#### Aim of the task
Below is a block of entries; repeat all of it exactly but omit the pictures.

(Dataset entries)
<<<<

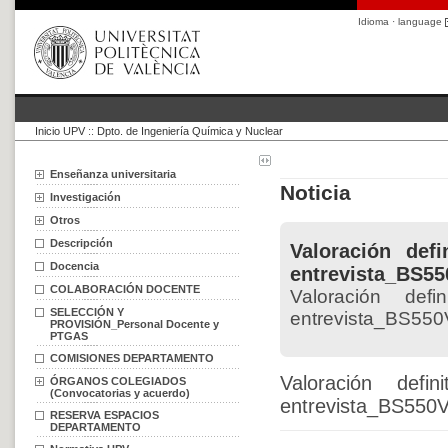
Idioma · language
Inicio UPV
::
Dpto. de Ingeniería Química y Nuclear
Enseñanza universitaria
Noticia
Investigación
Otros
Descripción
Valoración def
Docencia
entrevista_BS55
COLABORACIÓN DOCENTE
Valoración def
SELECCIÓN Y
entrevista_BS550
PROVISIÓN_Personal Docente y
PTGAS
COMISIONES DEPARTAMENTO
Valoración defi
ÓRGANOS COLEGIADOS
(Convocatorias y acuerdo)
entrevista_BS550
RESERVA ESPACIOS
DEPARTAMENTO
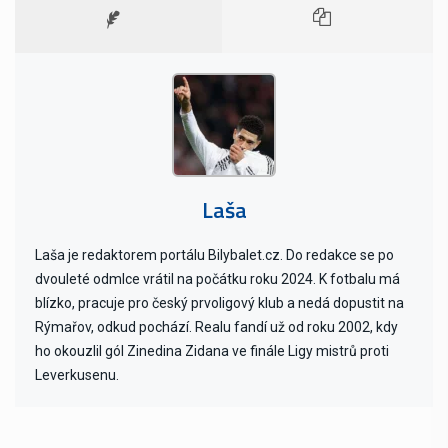
Laša
Laša je redaktorem portálu Bilybalet.cz. Do redakce se po
dvouleté odmlce vrátil na počátku roku 2024. K fotbalu má
blízko, pracuje pro český prvoligový klub a nedá dopustit na
Rýmařov, odkud pochází. Realu fandí už od roku 2002, kdy
ho okouzlil gól Zinedina Zidana ve finále Ligy mistrů proti
Leverkusenu.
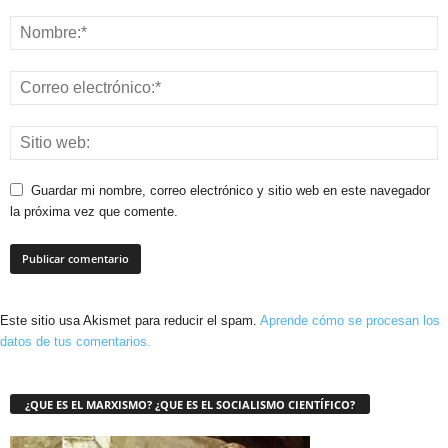
Guardar mi nombre, correo electrónico y sitio web en este navegador
la próxima vez que comente.
Este sitio usa Akismet para reducir el spam.
Aprende cómo se procesan los
datos de tus comentarios.
¿QUE ES EL MARXISMO? ¿QUE ES EL SOCIALISMO CIENTÍFICO?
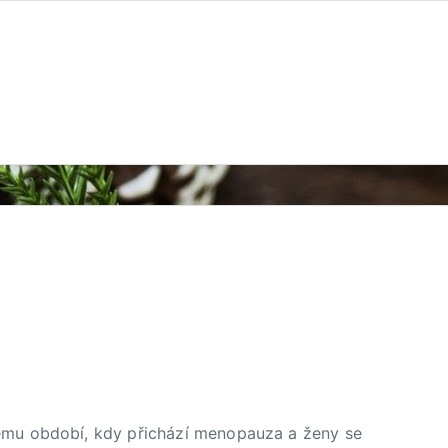
ému období, kdy přichází menopauza a ženy se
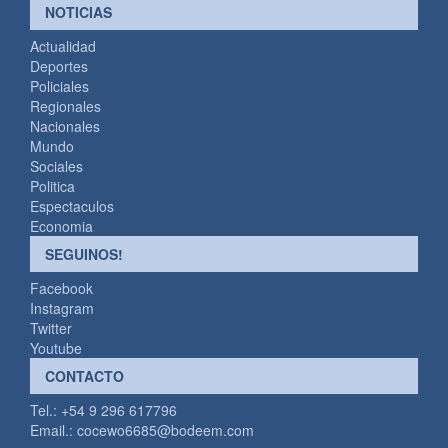
NOTICIAS
Actualidad
Deportes
Policiales
Regionales
Nacionales
Mundo
Sociales
Politica
Espectaculos
Economia
SEGUINOS!
Facebook
Instagram
Twitter
Youtube
CONTACTO
Tel.: +54 9 296 617796
Email.:
cocewo6685@bodeem.com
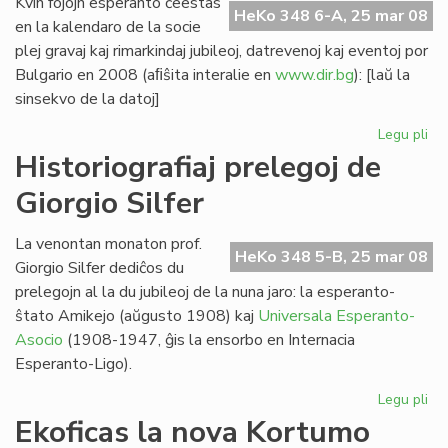
Kvin fojojn esperanto ĉeestas
HeKo 348 6-A, 25 mar 08
en la kalendaro de la socie
plej gravaj kaj rimarkindaj jubileoj, datrevenoj kaj eventoj por
Bulgario en 2008 (aﬁŝita interalie en
www.dir.bg
): [laŭ la
sinsekvo de la datoj]
Legu pli
pri
Kvi
Historiografiaj prelegoj de
ev
Giorgio Silfer
en
la
bu
La venontan monaton prof.
HeKo 348 5-B, 25 mar 08
ka
Giorgio Silfer dediĉos du
prelegojn al la du jubileoj de la nuna jaro: la esperanto-
ŝtato Amikejo (aŭgusto 1908) kaj
Universala Esperanto-
Asocio
(1908-1947, ĝis la ensorbo en Internacia
Esperanto-Ligo).
Legu pli
pri
His
Ekoficas la nova Kortumo
pre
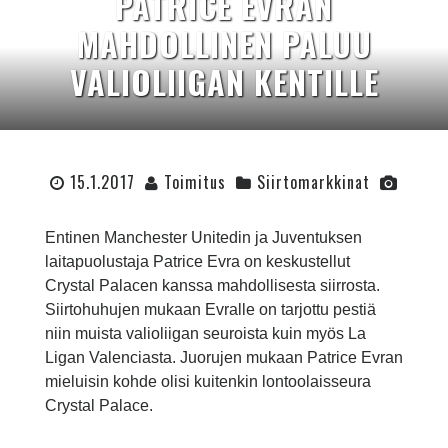
PATRICE EVRAN
MAHDOLLINEN PALUU
VALIOLIIGAN KENTILLE
15.1.2017
Toimitus
Siirtomarkkinat
Entinen Manchester Unitedin ja Juventuksen
laitapuolustaja Patrice Evra on keskustellut
Crystal Palacen kanssa mahdollisesta siirrosta.
Siirtohuhujen mukaan Evralle on tarjottu pestiä
niin muista valioliigan seuroista kuin myös La
Ligan Valenciasta. Juorujen mukaan Patrice Evran
mieluisin kohde olisi kuitenkin lontoolaisseura
Crystal Palace.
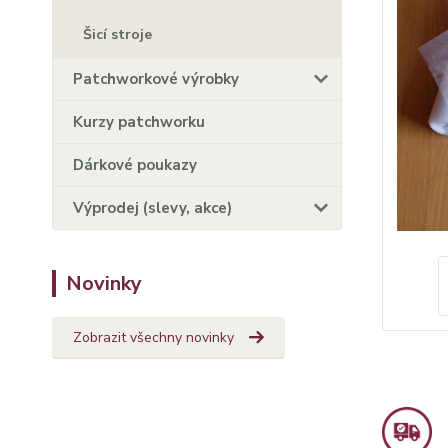
Šicí stroje
Patchworkové výrobky
Kurzy patchworku
Dárkové poukazy
Výprodej (slevy, akce)
Novinky
Zobrazit všechny novinky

>>>>

#### Exercise output
Idioma · language
Inicio UPV
::
Dpto. de Ingeniería Química y Nuclear
Enseñanza universitaria
Noticia
Investigación
Otros
Descripción
Valoración def
Docencia
entrevista_BS55
COLABORACIÓN DOCENTE
Valoración def
SELECCIÓN Y
entrevista_BS550
PROVISIÓN_Personal Docente y
PTGAS
COMISIONES DEPARTAMENTO
Valoración defi
ÓRGANOS COLEGIADOS
(Convocatorias y acuerdo)
entrevista_BS550
RESERVA ESPACIOS
DEPARTAMENTO
Laša
Laša je redaktorem portálu Bilybalet.cz. Do redakce se po
dvouleté odmlce vrátil na počátku roku 2024. K fotbalu má
blízko, pracuje pro český prvoligový klub a nedá dopustit na
Rýmařov, odkud pochází. Realu fandí už od roku 2002, kdy
ho okouzlil gól Zinedina Zidana ve finále Ligy mistrů proti
Leverkusenu.
Guardar mi nombre, correo electrónico y sitio web en este navegador
la próxima vez que comente.
Este sitio usa Akismet para reducir el spam.
Aprende cómo se procesan los
datos de tus comentarios.
¿QUE ES EL MARXISMO? ¿QUE ES EL SOCIALISMO CIENTÍFICO?
ému období, kdy přichází menopauza a ženy se
NOTICIAS
Actualidad
Deportes
Policiales
Regionales
Nacionales
Mundo
Sociales
Politica
Espectaculos
Economia
SEGUINOS!
Facebook
Instagram
Twitter
Youtube
CONTACTO
Tel.: +54 9 296 617796
Email.:
cocewo6685@bodeem.com
Kvin fojojn esperanto ĉeestas
HeKo 348 6-A, 25 mar 08
en la kalendaro de la socie
plej gravaj kaj rimarkindaj jubileoj, datrevenoj kaj eventoj por
Bulgario en 2008 (aﬁŝita interalie en
www.dir.bg
): [laŭ la
sinsekvo de la datoj]
Legu pli
pri
Kvi
Historiografiaj prelegoj de
ev
Giorgio Silfer
en
la
bu
La venontan monaton prof.
HeKo 348 5-B, 25 mar 08
ka
Giorgio Silfer dediĉos du
prelegojn al la du jubileoj de la nuna jaro: la esperanto-
ŝtato Amikejo (aŭgusto 1908) kaj
Universala Esperanto-
Asocio
(1908-1947, ĝis la ensorbo en Internacia
Esperanto-Ligo).
Legu pli
pri
His
Ekoficas la nova Kortumo
pre
PATRICE EVRAN
MAHDOLLINEN PALUU
VALIOLIIGAN KENTILLE
15.1.2017
Toimitus
Siirtomarkkinat
Entinen Manchester Unitedin ja Juventuksen
laitapuolustaja Patrice Evra on keskustellut
Crystal Palacen kanssa mahdollisesta siirrosta.
Siirtohuhujen mukaan Evralle on tarjottu pestiä
niin muista valioliigan seuroista kuin myös La
Ligan Valenciasta. Juorujen mukaan Patrice Evran
mieluisin kohde olisi kuitenkin lontoolaisseura
Crystal Palace.
Šicí stroje
Patchworkové výrobky
Kurzy patchworku
Dárkové poukazy
Výprodej (slevy, akce)
Novinky
Zobrazit všechny novinky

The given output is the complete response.